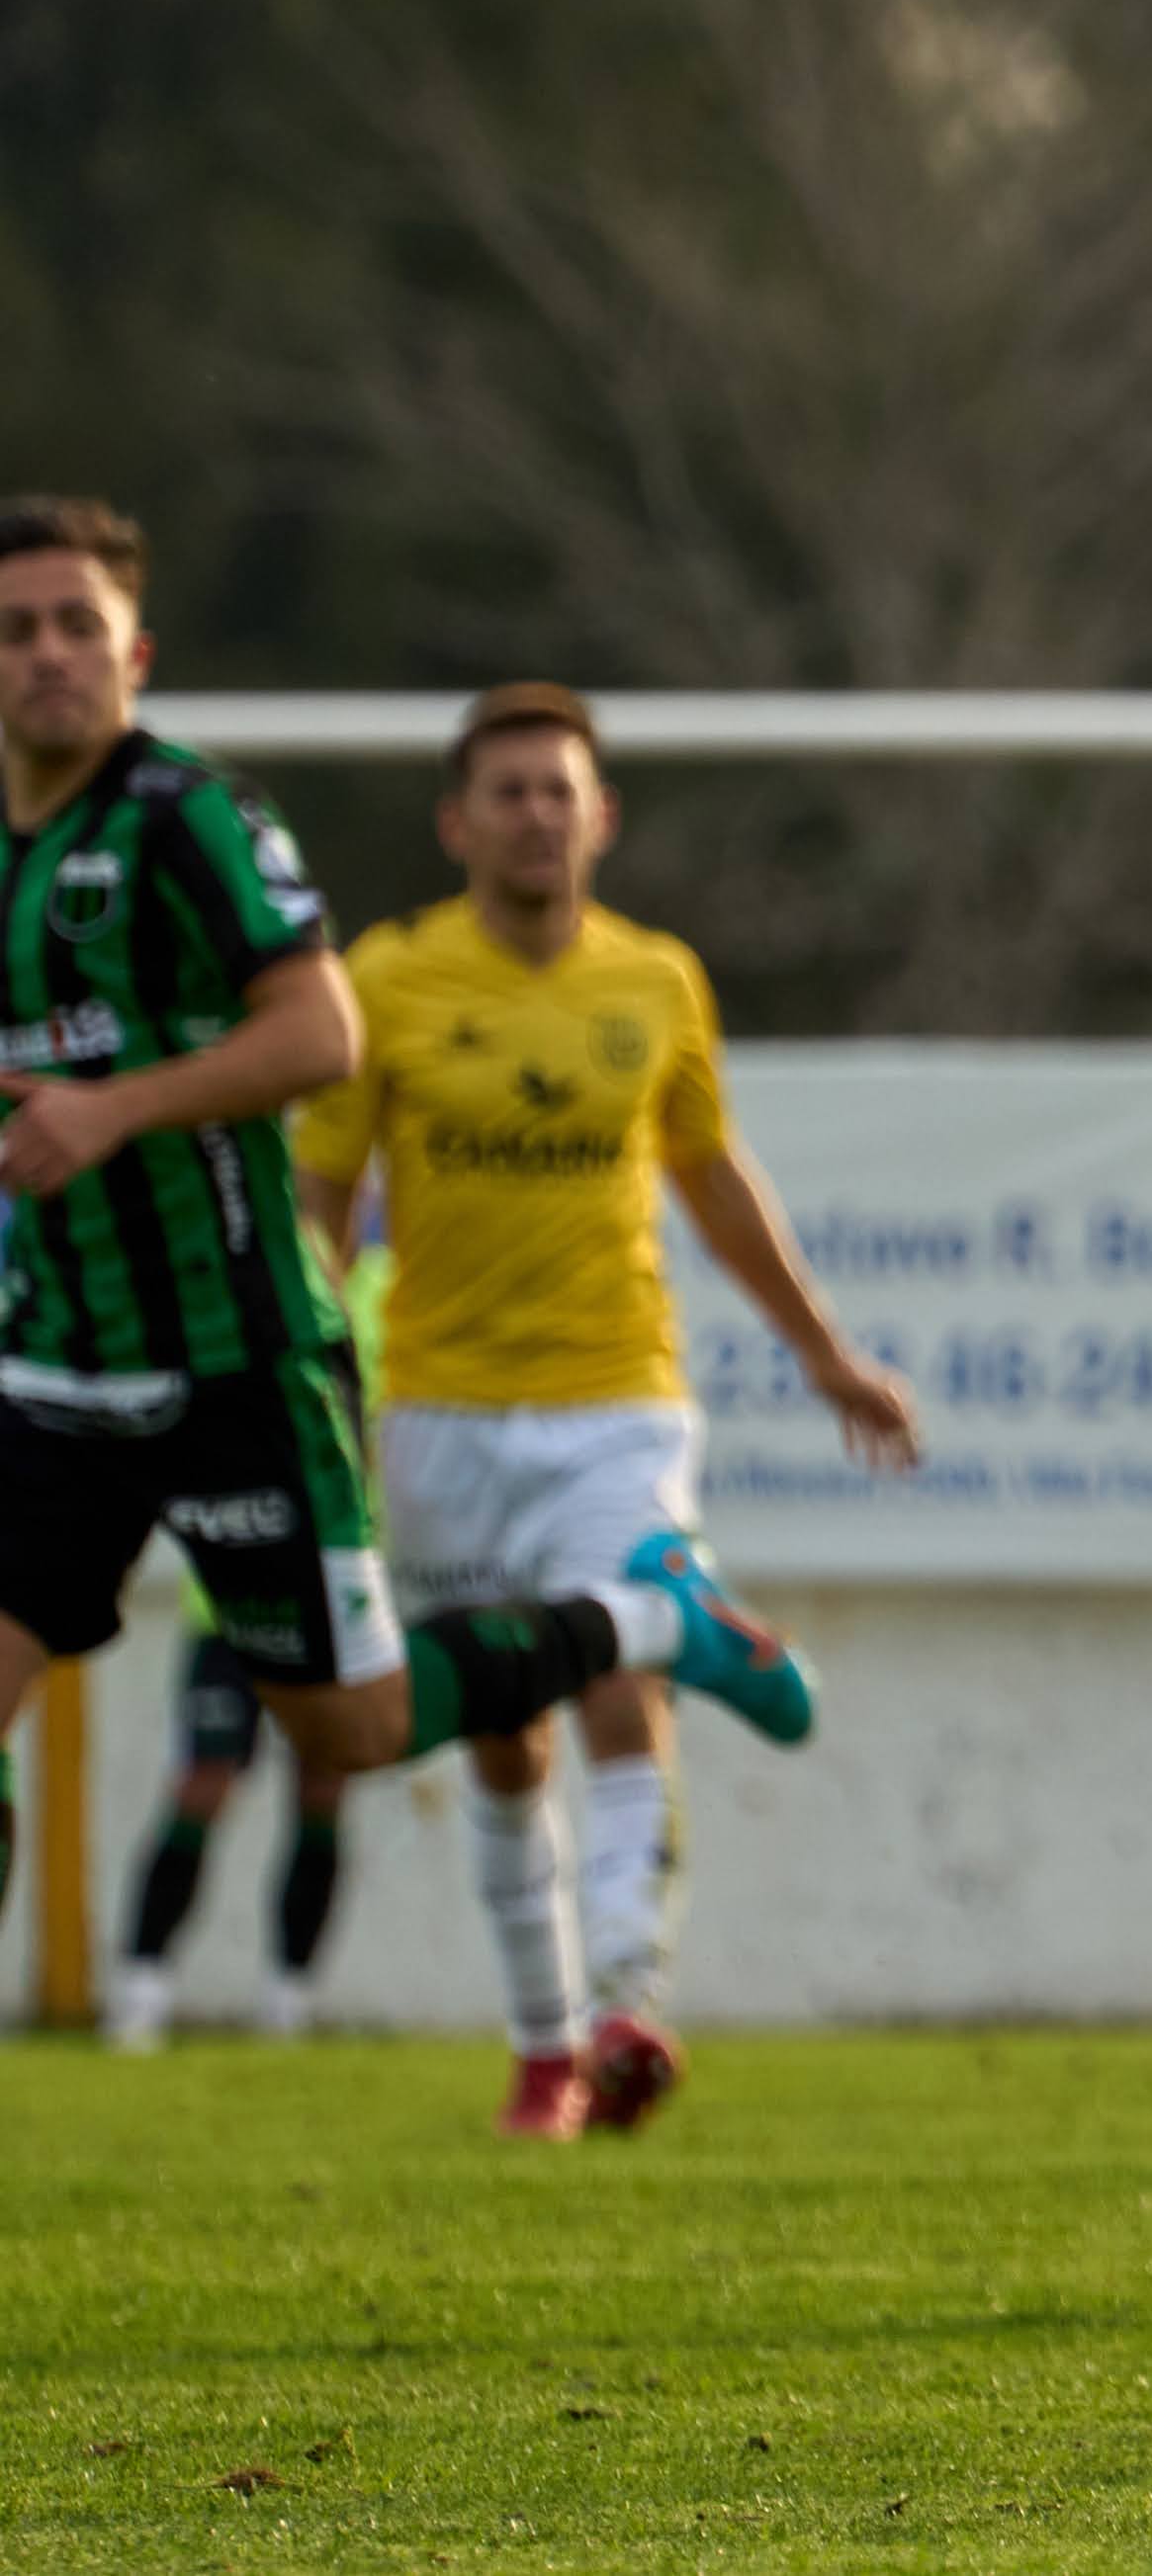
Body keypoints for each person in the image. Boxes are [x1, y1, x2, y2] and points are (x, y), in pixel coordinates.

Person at [0, 499, 815, 1985]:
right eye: (18, 630)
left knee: (357, 1732)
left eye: (77, 628)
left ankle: (644, 1615)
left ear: (136, 656)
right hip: (56, 1365)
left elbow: (315, 1031)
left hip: (234, 1356)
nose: (48, 657)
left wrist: (117, 1113)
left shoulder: (188, 819)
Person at [291, 681, 919, 2139]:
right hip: (439, 1408)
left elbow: (710, 1175)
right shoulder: (386, 981)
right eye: (505, 791)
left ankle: (633, 2002)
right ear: (456, 822)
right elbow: (322, 1190)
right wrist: (306, 1364)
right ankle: (543, 2042)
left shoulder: (656, 981)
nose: (534, 814)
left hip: (615, 1397)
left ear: (602, 816)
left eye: (557, 789)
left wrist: (825, 1353)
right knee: (504, 1735)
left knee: (611, 1684)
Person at [99, 1563, 354, 2050]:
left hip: (329, 1621)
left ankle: (289, 1998)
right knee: (201, 1788)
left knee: (322, 1791)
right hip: (227, 1619)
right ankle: (141, 1987)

> [WORK REQUIRED]: From the line containing "right eye: (505, 791)" to the last line of the material, please quote every line exactly and only those.

> [RESULT FOR THIS EXERCISE]:
right eye: (505, 791)
left ankle: (633, 2002)
right ear: (456, 822)
right elbow: (322, 1190)
right wrist: (306, 1364)
right ankle: (543, 2042)
left shoulder: (656, 981)
nose: (534, 814)
left hip: (615, 1397)
left ear: (602, 816)
left eye: (557, 789)
left wrist: (825, 1353)
right knee: (504, 1735)
left knee: (611, 1684)
Person at [99, 1563, 354, 2050]:
left hip: (329, 1621)
left ankle: (289, 1998)
right knee: (201, 1788)
left knee: (322, 1791)
right hip: (227, 1619)
right ankle: (141, 1987)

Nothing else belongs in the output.